Continuing from my previous answer
‘I posted them a few minutes ago’ or ‘I posted them earlier’. The action is completed.
‘I have posted them’ doesn’t give any information about when this happened, so uses present perfect. As soon as you say that time has passed since you did it, you use simple past. Note, however, that if the event is very recent, you continue to use the present perfect : ‘I have just posted them’. You will hear people say ‘I just posted them’ [simple past] but it doesn’t sound quite right to me. This would be a good topic for an Italki discussion where you can get expert opinion from people like Phil.
Possibly for very recent events either present perfect or simple past are acceptable.
‘They’ve just done it’ ; ‘They just did it’. I prefer the first, but the second is also commonly heard.
‘I’ve just been there’ ; ‘I just went there’.
The past perfect also gets confused with the simple past but, if you like [to think of it this way], in the other direction.
When you are referring to two or more events in the past, which happened at different times, you use the past perfect to put them in chronological [time] order.
‘I had been learning Chinese for some time when I realised I couldn’t make myself understood when I spoke.’
The learning period preceded [came before] the realisation that I was not understood, so ‘I had been learning . . ‘ or ‘I had learned. . ‘ is in the past perfect. ‘I was not understood’ and ‘I spoke’ are in the simple past.

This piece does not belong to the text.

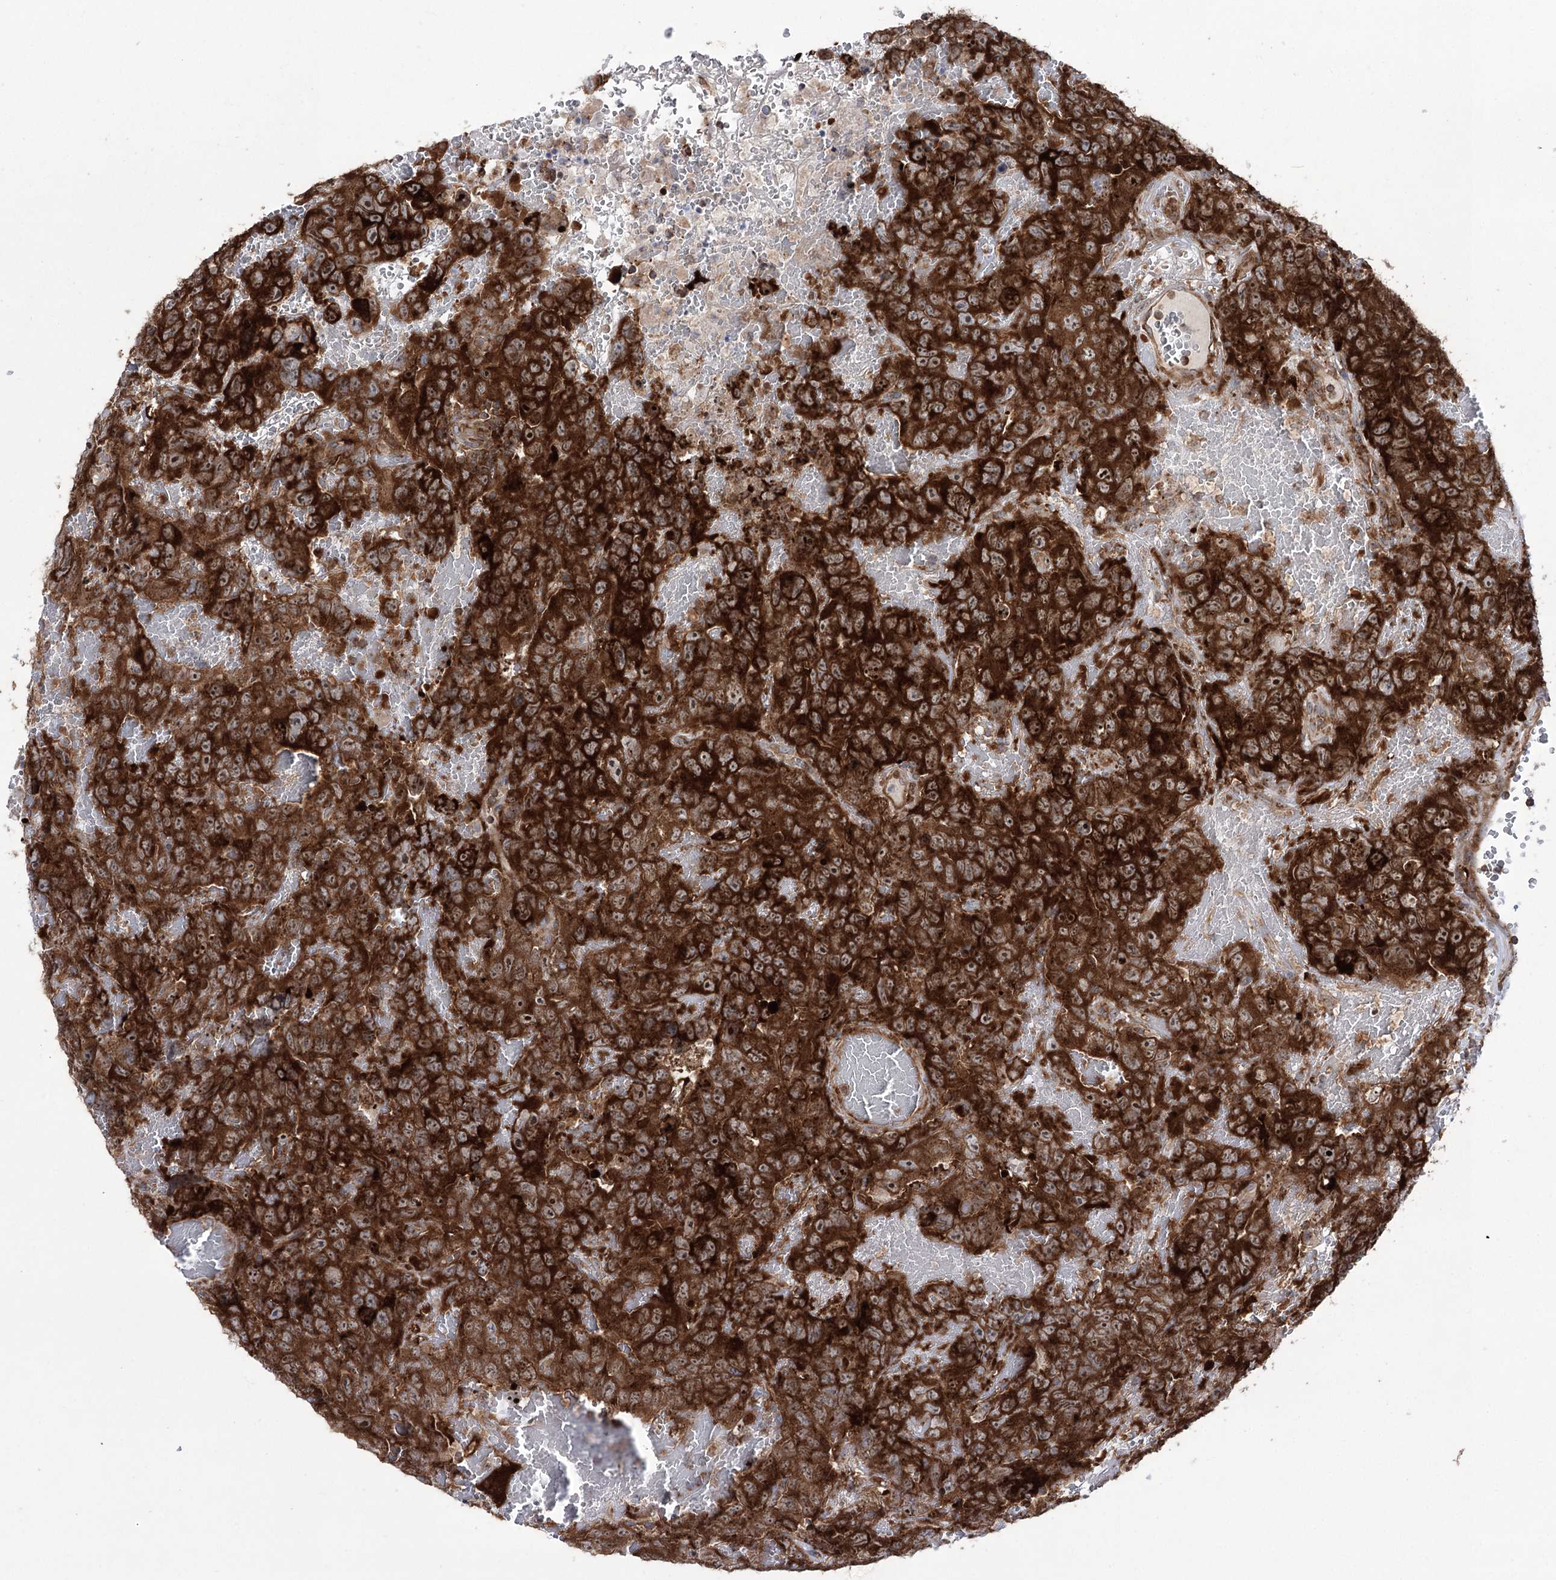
{"staining": {"intensity": "strong", "quantity": ">75%", "location": "cytoplasmic/membranous,nuclear"}, "tissue": "testis cancer", "cell_type": "Tumor cells", "image_type": "cancer", "snomed": [{"axis": "morphology", "description": "Carcinoma, Embryonal, NOS"}, {"axis": "topography", "description": "Testis"}], "caption": "The histopathology image shows a brown stain indicating the presence of a protein in the cytoplasmic/membranous and nuclear of tumor cells in embryonal carcinoma (testis).", "gene": "ZNF622", "patient": {"sex": "male", "age": 45}}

The sentence could be written the other way around :
‘I couldn’t be understood when I spoke although I had been learning Chinese for some time.’
Native speakers use these tenses intuitively without having to think about it, and I understand how difficult it is for learners of English to work out which to use. I have noticed, however, that even [presumably native] English speakers do make mistakes in this, so I don’t think you should worry about doing that.